--- START ---

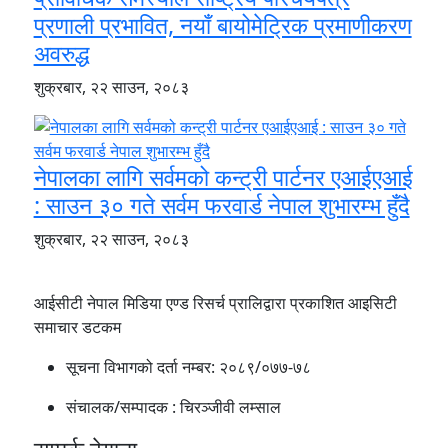
प्रणाली प्रभावित, नयाँ बायोमेट्रिक प्रमाणीकरण
अवरुद्ध
शुक्रबार, २२ साउन, २०८३
नेपालका लागि सर्वमको कन्ट्री पार्टनर एआईएआई
: साउन ३० गते सर्वम फरवार्ड नेपाल शुभारम्भ हुँदै
शुक्रबार, २२ साउन, २०८३
आईसीटी नेपाल मिडिया एण्ड रिसर्च प्रालिद्वारा प्रकाशित आइसिटी
समाचार डटकम
सूचना विभागको दर्ता नम्बर:
२०८९/०७७-७८
संचालक/सम्पादक :
चिरञ्जीवी लम्साल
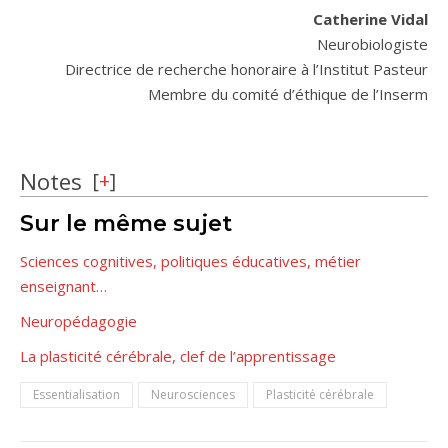
Catherine Vidal
Neurobiologiste
Directrice de recherche honoraire à l’Institut Pasteur
Membre du comité d’éthique de l’Inserm
Notes
[
+
]
Sur le même sujet
Sciences cognitives, politiques éducatives, métier
enseignant…
Neuropédagogie
La plasticité cérébrale, clef de l’apprentissage
Essentialisation
Neurosciences
Plasticité cérébrale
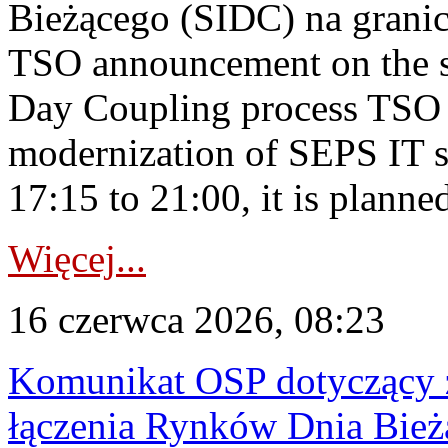
Bieżącego (SIDC) na grani
TSO announcement on the su
Day Coupling process TSO i
modernization of SEPS IT 
17:15 to 21:00, it is planned
Więcej...
16 czerwca 2026, 08:23
Komunikat OSP dotyczący z
łączenia Rynków Dnia Bież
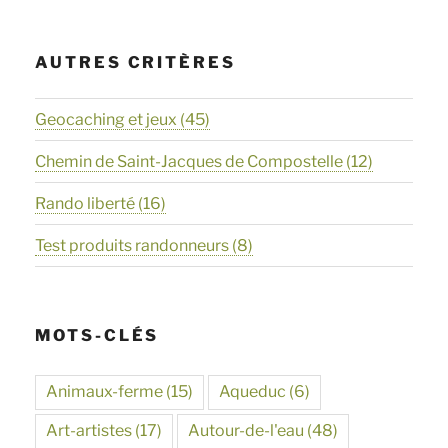
AUTRES CRITÈRES
Geocaching et jeux
(45)
Chemin de Saint-Jacques de Compostelle
(12)
Rando liberté
(16)
Test produits randonneurs
(8)
MOTS-CLÉS
Animaux-ferme
(15)
Aqueduc
(6)
Art-artistes
(17)
Autour-de-l'eau
(48)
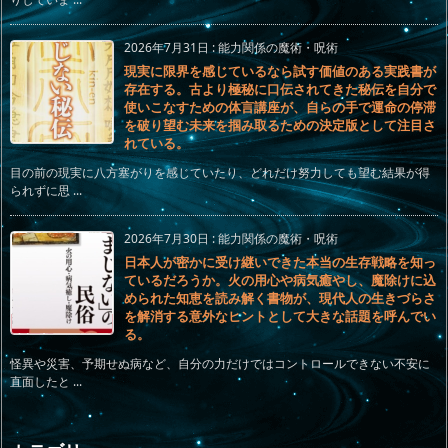
2026年7月31日
:
能力関係の魔術・呪術
現実に限界を感じているなら試す価値のある実践書が
存在する。古より極秘に口伝されてきた秘伝を自分で
使いこなすための体言講座が、自らの手で運命の停滞
を破り望む未来を掴み取るための決定版として注目さ
れている。
目の前の現実に八方塞がりを感じていたり、どれだけ努力しても望む結果が得
られずに思 ...
2026年7月30日
:
能力関係の魔術・呪術
日本人が密かに受け継いできた本当の生存戦略を知っ
ているだろうか。火の用心や病気癒やし、魔除けに込
められた知恵を読み解く書物が、現代人の生きづらさ
を解消する意外なヒントとして大きな話題を呼んでい
る。
怪異や災害、予期せぬ病など、自分の力だけではコントロールできない不安に
直面したと ...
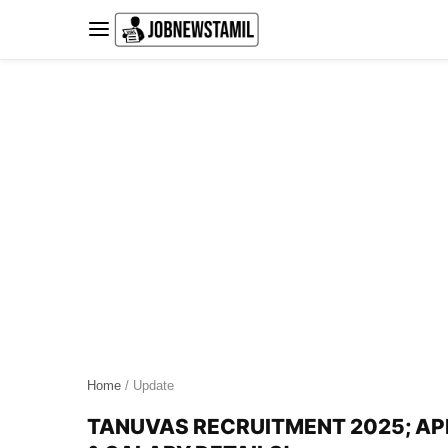
Skip
to
content
Home
/ Update
TANUVAS RECRUITMENT 2025; APP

--- END ---

## Task directions
Please retype the material above exactly, and omit its images.

## Completed task
प्रणाली प्रभावित, नयाँ बायोमेट्रिक प्रमाणीकरण
अवरुद्ध
शुक्रबार, २२ साउन, २०८३
नेपालका लागि सर्वमको कन्ट्री पार्टनर एआईएआई
: साउन ३० गते सर्वम फरवार्ड नेपाल शुभारम्भ हुँदै
शुक्रबार, २२ साउन, २०८३
आईसीटी नेपाल मिडिया एण्ड रिसर्च प्रालिद्वारा प्रकाशित आइसिटी
समाचार डटकम
सूचना विभागको दर्ता नम्बर:
२०८९/०७७-७८
संचालक/सम्पादक :
चिरञ्जीवी लम्साल
Catherine Vidal
Neurobiologiste
Directrice de recherche honoraire à l’Institut Pasteur
Membre du comité d’éthique de l’Inserm
Notes
[
+
]
Sur le même sujet
Sciences cognitives, politiques éducatives, métier
enseignant…
Neuropédagogie
La plasticité cérébrale, clef de l’apprentissage
Essentialisation
Neurosciences
Plasticité cérébrale
Bieżącego (SIDC) na grani
TSO announcement on the su
Day Coupling process TSO i
modernization of SEPS IT 
17:15 to 21:00, it is planned
Więcej...
16 czerwca 2026, 08:23
Komunikat OSP dotyczący z
łączenia Rynków Dnia Bież
AUTRES CRITÈRES
Geocaching et jeux
(45)
Chemin de Saint-Jacques de Compostelle
(12)
Rando liberté
(16)
Test produits randonneurs
(8)
MOTS-CLÉS
Animaux-ferme
(15)
Aqueduc
(6)
Art-artistes
(17)
Autour-de-l'eau
(48)
2026年7月31日
:
能力関係の魔術・呪術
現実に限界を感じているなら試す価値のある実践書が
存在する。古より極秘に口伝されてきた秘伝を自分で
使いこなすための体言講座が、自らの手で運命の停滞
を破り望む未来を掴み取るための決定版として注目さ
れている。
目の前の現実に八方塞がりを感じていたり、どれだけ努力しても望む結果が得
られずに思 ...
2026年7月30日
:
能力関係の魔術・呪術
日本人が密かに受け継いできた本当の生存戦略を知っ
ているだろうか。火の用心や病気癒やし、魔除けに込
められた知恵を読み解く書物が、現代人の生きづらさ
を解消する意外なヒントとして大きな話題を呼んでい
る。
怪異や災害、予期せぬ病など、自分の力だけではコントロールできない不安に
直面したと ...
Skip
to
content
Home
/ Update
TANUVAS RECRUITMENT 2025; APP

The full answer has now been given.